[GIVEN TEXT]

Department of Neonatology (section 5021), National University Hospital, University of Copenhagen, Blegdamsvej 9, DK-2100 Copenhagen Ø, Denmark, ¹ Department of Clinical Biochemistry, Statens Serum Institut, DK-2300 Copenhagen S, Denmark, ² NANEA at Department of Epidemiology and Social Medicine, Aarhus University, DK-8000 Aarhus C, Denmark and ³ Department of Growth and Reproduction, National University Hospital, University of Copenhagen, DK-2100 Copenhagen Ø, Denmark

(Correspondence should be addressed to A Klamer; Email: anja.klamer{at}rh.dk)

	Abstract

Top Footnotes Abstract Introduction Subjects and methods Results Discussion References

 
Objective: Adiponectin levels measured in neonatal dried blood spot samples (DBSS) might be affected by both prematurity and being born small for gestational age (SGA). The aim of the study was to measure adiponectin levels in routinely collected neonatal DBSS taken on day 5 (range 3–12) postnatal from infants.

Design: A retrospective case–control study.

Subjects and methods: One hundred and twenty-two infants: 62 very premature (34 SGA) and 60 mature infants (27 SGA). Adiponectin concentrations were determined in stored neonatal DBSS using a sandwich immunoassay based on flow metric Luminex xMap technology.

Results: Adiponectin was measurable in all samples, and repeated measurements correlated significantly (r = 0.94). Adiponectin concentrations were negatively associated with both SGA (B = –0.283, P = 0.04) and prematurity (B = –2.194, P < 0.001), independently of each other. In the premature but not the mature group, adiponectin levels increased with increasing postnatal age at blood sampling (B = 0.175, P < 0.001).

Conclusions: Reliable quantification of adiponectin in stored DBSS is feasible and may be used to study large populations of routinely collected samples. Low levels of adiponectin in neonatal DBSS are associated with SGA as well as prematurity. Blood adiponectin levels increase with postnatal age in premature infants, suggesting a rapid yet unexplained metabolic adaptation to premature extrauterine life.

[/GIVEN TEXT]
[RAW DATA]

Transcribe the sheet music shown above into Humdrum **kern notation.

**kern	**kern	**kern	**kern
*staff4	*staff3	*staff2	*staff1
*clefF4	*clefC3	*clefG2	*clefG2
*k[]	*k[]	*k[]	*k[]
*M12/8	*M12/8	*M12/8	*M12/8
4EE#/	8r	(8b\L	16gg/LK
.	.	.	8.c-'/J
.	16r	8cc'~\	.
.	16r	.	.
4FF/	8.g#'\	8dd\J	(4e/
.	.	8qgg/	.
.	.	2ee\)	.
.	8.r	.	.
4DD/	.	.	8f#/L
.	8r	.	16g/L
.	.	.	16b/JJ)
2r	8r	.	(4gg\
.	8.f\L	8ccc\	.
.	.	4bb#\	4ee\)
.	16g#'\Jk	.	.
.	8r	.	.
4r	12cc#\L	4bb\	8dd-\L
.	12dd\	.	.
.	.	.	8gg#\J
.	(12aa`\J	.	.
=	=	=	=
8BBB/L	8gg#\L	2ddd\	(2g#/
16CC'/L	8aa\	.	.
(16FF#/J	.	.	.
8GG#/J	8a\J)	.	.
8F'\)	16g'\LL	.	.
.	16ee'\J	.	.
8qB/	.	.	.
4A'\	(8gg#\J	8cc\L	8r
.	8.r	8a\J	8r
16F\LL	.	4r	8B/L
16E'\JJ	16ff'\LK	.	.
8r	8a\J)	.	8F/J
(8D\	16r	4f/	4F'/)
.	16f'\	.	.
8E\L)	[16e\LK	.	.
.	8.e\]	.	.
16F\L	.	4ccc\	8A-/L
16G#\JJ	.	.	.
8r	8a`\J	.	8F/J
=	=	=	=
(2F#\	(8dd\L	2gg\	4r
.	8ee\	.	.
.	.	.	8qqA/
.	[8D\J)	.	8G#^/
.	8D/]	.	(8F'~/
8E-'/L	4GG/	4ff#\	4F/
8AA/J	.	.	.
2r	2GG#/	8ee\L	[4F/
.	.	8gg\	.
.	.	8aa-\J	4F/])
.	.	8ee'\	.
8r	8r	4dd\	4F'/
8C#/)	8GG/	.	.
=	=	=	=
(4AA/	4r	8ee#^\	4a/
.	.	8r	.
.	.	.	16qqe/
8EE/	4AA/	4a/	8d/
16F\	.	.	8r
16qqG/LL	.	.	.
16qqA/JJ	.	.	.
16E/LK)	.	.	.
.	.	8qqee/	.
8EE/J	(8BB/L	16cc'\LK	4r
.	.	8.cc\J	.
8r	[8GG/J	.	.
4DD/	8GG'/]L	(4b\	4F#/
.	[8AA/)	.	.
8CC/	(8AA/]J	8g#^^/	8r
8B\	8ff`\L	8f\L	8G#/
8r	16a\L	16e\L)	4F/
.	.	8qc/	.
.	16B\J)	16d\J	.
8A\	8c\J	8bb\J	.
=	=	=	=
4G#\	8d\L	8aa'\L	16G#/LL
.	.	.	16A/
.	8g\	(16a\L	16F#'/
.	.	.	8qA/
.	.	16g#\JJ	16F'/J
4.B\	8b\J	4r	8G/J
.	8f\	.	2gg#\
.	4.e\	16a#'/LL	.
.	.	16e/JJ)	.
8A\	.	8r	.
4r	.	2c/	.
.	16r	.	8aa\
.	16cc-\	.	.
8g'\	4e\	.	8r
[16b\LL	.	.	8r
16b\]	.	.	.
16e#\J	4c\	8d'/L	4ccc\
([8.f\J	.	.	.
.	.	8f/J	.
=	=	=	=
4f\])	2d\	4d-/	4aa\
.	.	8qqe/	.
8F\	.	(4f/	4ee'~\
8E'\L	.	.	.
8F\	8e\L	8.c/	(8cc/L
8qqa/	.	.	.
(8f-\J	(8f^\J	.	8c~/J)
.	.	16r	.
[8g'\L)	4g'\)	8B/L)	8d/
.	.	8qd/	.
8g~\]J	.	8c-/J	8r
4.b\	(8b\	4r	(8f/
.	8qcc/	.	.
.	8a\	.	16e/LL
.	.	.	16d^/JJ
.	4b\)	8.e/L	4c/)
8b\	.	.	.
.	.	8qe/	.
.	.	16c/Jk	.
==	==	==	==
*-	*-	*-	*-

[/RAW DATA]

#### [EXERCISE INSTRUCTIONS]
1. In the adiponectin abstract, what technology was the sandwich immunoassay based on?
2. Using the adiponectin abstract, explain why the authors suggest a rapid metabolic adaptation to premature extrauterine life.

#### [TASK RESPONSES]
1. Flow metric Luminex xMap technology.

2. In the premature group, adiponectin levels rose with increasing postnatal age at blood sampling (B = 0.175, P < 0.001), which did not happen in the mature group. The authors take this increase as a sign of rapid adaptation, though they call it unexplained.